╔══

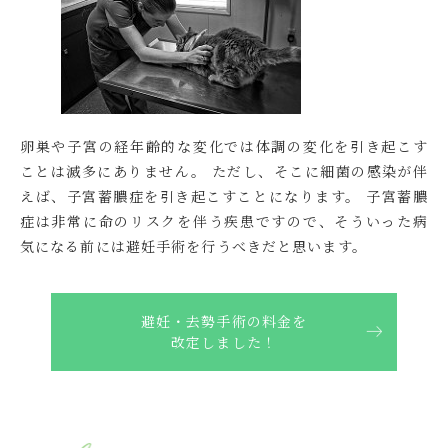
卵巣や子宮の経年齢的な変化では体調の変化を引き起こす
ことは滅多にありません。 ただし、そこに細菌の感染が伴
えば、子宮蓄膿症を引き起こすことになります。 子宮蓄膿
症は非常に命のリスクを伴う疾患ですので、そういった病
気になる前には避妊手術を行うべきだと思います。
避妊・去勢手術の料金を
改定しました！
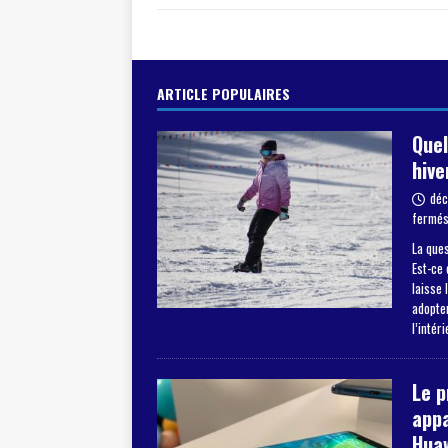
ARTICLE POPULAIRES
Quel
hive
déc
fermé
La ques
Est-ce 
laisse 
adopter
l’intér
Le 
appa
Hua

╚══

### Action item
Print the whole listing again exactly, please. No pictures.

### Expected answer
卵巣や子宮の経年齢的な変化では体調の変化を引き起こす
ことは滅多にありません。 ただし、そこに細菌の感染が伴
えば、子宮蓄膿症を引き起こすことになります。 子宮蓄膿
症は非常に命のリスクを伴う疾患ですので、そういった病
気になる前には避妊手術を行うべきだと思います。
避妊・去勢手術の料金を
改定しました！
ARTICLE POPULAIRES
Quel
hive
déc
fermé
La ques
Est-ce 
laisse 
adopter
l’intér
Le 
appa
Hua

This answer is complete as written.